VirtualiZarr Use xarray's encode_cf / decode_cf functions to handle CF conventions

We might be able to replace some logic (especially that implemented in #156) with a call to xarray.decode_cf. This function can accept a Dataset and return a new dataset with different attributes and encoding etc. I think it's used internally in some of xarray's backends.

Also there is an idea to expose a corresponding xarray.encode_cf function in xarray, which we might also be able to use (see https://github.com/pydata/xarray/issues/4412).

Jun 24 '24 20:06 TomNicholas

I've been looking at this more, in the context of fixing #189.

I think we could probably almost use xarray.decode_cf out of the box, with a few subtleties:

Most of the actual operations of decode_cf can be turned off via flags, which is what we want, except for the BooleanCoder usage here
decode_cf includes a bunch of more complicated logic for deciding which variables are coords, and we really need that to be the same as in xarray to guard against issues like #189.
We don't want the wrapping by LazilyIndexedArray here

Aligning what we're doing in virtualizarr with this would be another reason to implement a virtualizarr xarray backend engine, see #35.

cc @ayushnag

Aug 17 '24 23:08 TomNicholas

I think the idea of an virtualizarr backend is appealing.
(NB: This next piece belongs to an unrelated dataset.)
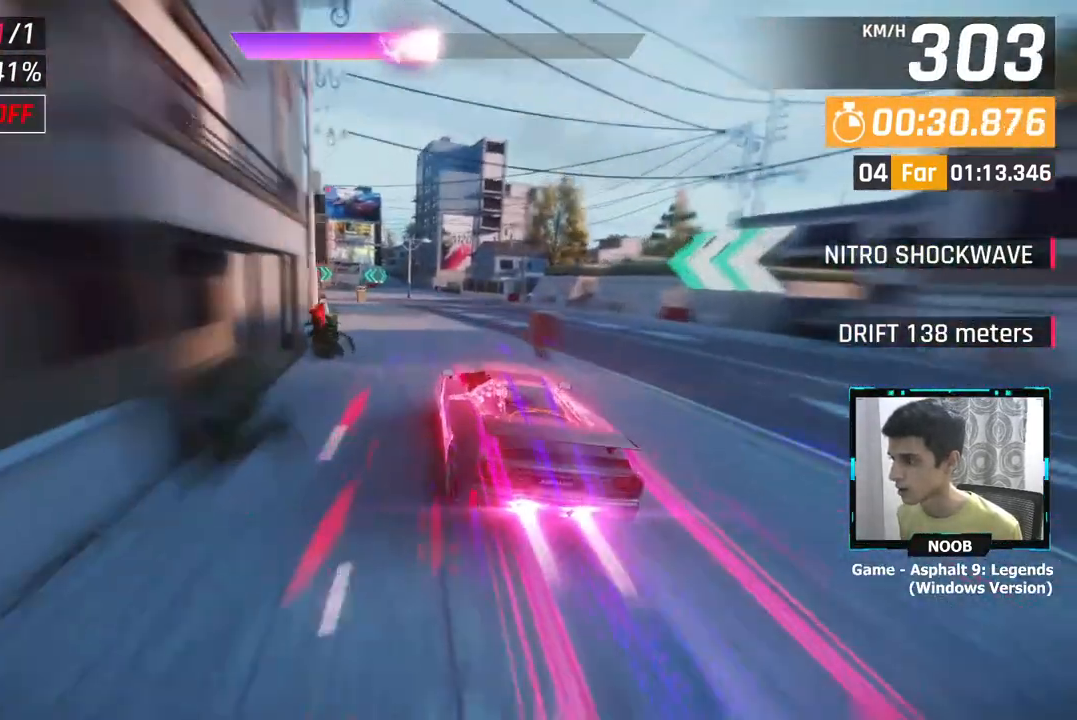
{"buttons": [], "left_stick": "left", "right_stick": "center", "events": []}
One idea for how it can be implemented is by loading the actual data file and then also creating and storing the byte references in the virtual dataset. This way the dataset structure creation and data loading is handled by xarray, then the bytes are just an add on. This all hinges on if data loading and reference creation both doesn't take much extra time compared to doing just one.

As a side note, this might make the reference creation process (https://github.com/zarr-developers/VirtualiZarr/pull/87) simpler as well. Instead of searching for attrs, encoding, dimension names, etc the "chunk reader" only needs to create a low level chunk manifest (bytes, offset, path). The rest of the information is retrieved from the netcdf by xarray. Not sure if that is an actually time consuming part of reference creation however.

It would also add the ability to easily inline data (https://github.com/zarr-developers/VirtualiZarr/issues/62)

Basically the idea is that xr.open_dataset("data.nc", engine="virtualizarr") loads the netcdf file normally but then also reads byte ranges and creates ManifestArrays. Since I don't think it's possible to have two data arrays within one variable, perhaps all the data arrays will be replaced with ManifestArrays unless the top level params ask for data such as loadable_variables and cftime_variables

Aug 19 '24 20:08 ayushnag

Thanks @ayushnag . I think your suggestion is almost the opposite of what I'm suggesting doing in this issue, so I moved it to #221 to discuss there.

(Opposite in that I'm suggesting calling just part of xarray's open_dataset decoding logic from within open_virtual_dataset, whereas IIUC you are suggesting basically using all of xr.open_dataset and making it virtual as a final step.)

Aug 20 '24 17:08 TomNicholas

I think your suggestion makes sense and yes my suggestion was more related to the backend issue.

My only concern was that if the solution is to add this to open_virtual_dataset it can get tricky to essentially reimplement many parts of xarray and then also maintain them with upstream xarray changes. That's why I was suggesting opening the file and then adding references.

Although if decode_cf is the main portion left then the reimplementations are limited and your approach definitely makes more sense. Is the plan to add a modified copy of this function to virtualizarr?

Aug 20 '24 18:08 ayushnag

it can get tricky to essentially reimplement many parts of xarray and then also maintain them with upstream xarray changes.

I completely agree, which is why I've been looking into which parts of xarray we need. I think it's just decode_cf though (and actually only very limited parts of that).

Is the plan to add a modified copy of this function to virtualizarr?

Either that or make some small modifications to xarray upstream so that we can import and use xr.decode_cf directly. See also https://github.com/pydata/xarray/issues/4490, which talks about making xarray's interface for decoding clearer.

Aug 20 '24 18:08 TomNicholas